Leaked Letter Shows the Trump Administration Rallying U.N. Member States Against Abortion Rights
JusticePoliticsThe Trump administration’s war on reproductive rights continues: According to the Guardian, a leaked letter from the United States sent to United Nation member states calls for the formation of an anti-abortion coalition. Reportedly signed by Secretary of State Mike Pompeo and Health and Human Services Secretary Alex Azar, the text describes United Nation policies that support sexual and reproductive health as “harmful.” Most damning of all, the letter proposes that previous U.N. health guidelines have been misconstrued to support abortion rights.
Here’s an excerpt of the letter, from the Guardian:
As a key priority in global health promotion, we respectfully request that your government join the United States in ensuring that every sovereign state has the ability to determine the best way to protect the unborn and defend the family as the foundational unity of society vital to children thriving and leading healthy lives.
We remain gravely concerned that aggressive efforts to reinterpret international instruments to create a new international right to abortion and to promote international policies that weaken the family have advanced through some United Nations fora.
Evidence of this is found in references throughout many multilateral global health policy documents to interpret ‘comprehensive sexuality education’ and ‘sexual and reproductive health’ and ‘sexual and reproductive health and rights’ to diminish the role of parents in the most sensitive and personal family-oriented issues.
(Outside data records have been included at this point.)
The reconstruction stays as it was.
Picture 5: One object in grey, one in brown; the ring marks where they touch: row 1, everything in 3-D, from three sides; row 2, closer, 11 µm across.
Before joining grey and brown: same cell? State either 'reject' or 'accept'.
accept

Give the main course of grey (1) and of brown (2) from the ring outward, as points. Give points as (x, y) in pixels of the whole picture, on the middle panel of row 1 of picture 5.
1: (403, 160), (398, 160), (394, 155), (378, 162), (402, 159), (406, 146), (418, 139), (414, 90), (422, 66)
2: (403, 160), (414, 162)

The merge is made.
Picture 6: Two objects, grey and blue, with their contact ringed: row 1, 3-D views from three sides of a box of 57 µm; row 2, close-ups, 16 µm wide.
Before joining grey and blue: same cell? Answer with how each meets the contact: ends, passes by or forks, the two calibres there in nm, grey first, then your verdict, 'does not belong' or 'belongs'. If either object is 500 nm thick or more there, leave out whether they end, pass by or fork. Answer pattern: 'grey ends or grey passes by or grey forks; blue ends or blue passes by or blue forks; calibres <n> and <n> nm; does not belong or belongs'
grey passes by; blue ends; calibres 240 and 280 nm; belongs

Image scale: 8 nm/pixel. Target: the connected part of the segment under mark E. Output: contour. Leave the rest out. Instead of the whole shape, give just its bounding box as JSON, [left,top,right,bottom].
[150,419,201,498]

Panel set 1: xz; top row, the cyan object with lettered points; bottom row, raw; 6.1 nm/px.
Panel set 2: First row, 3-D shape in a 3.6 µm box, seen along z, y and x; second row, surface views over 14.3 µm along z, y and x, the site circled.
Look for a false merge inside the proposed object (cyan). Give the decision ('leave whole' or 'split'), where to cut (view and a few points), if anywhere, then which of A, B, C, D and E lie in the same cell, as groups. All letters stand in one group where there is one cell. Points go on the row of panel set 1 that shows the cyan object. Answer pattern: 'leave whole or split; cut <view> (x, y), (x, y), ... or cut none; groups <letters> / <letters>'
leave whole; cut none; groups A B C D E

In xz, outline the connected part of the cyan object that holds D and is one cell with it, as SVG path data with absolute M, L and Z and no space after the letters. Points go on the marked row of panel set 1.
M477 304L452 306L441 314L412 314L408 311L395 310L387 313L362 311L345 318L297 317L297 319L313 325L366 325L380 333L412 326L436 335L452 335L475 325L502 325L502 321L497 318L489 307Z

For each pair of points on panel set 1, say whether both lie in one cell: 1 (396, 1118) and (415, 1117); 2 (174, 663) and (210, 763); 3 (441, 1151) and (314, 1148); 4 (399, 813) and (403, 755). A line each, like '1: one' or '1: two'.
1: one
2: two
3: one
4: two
The latter has been asserted to mean promotion of abortion, including pressuring countries to abandon religious principles and cultural norms enshrined in law that protect unborn life.
These approaches undermine our shared commitment to sustainable development and to achieving health for all, leaving no one behind.
Ah, yes, of course, how dare U.N. health policies support “comprehensive sexuality education,” “sexual and reproductive health,” and “sexual and reproductive health and rights.” Criminal.
The letter will be presented during the meeting on universal health coverage at the U.N. general assembly on Monday. A similar letter was presented to the World Health Assembly in May and was signed by the United States, Brazil, Egypt, Saudi Arabia, Indonesia, Haiti, Ghana, Nigeria, and Iraq.
The record is skipping: In April of this year, the United States threatened to veto a U.N. resolution on rape as a weapon of war based solely on language that referred to reproductive and sexual health. It’s a dangerous pattern to erode not only abortion rights but the rights of women and girls globally. As Shannon Kowalski, director of advocacy and policy at the International Women’s Health Coalition told the Guardian, “It’s not just abortion that they care about, they care about women’s ability to exercise autonomy over their bodies and about denying them critical access to the services they need.”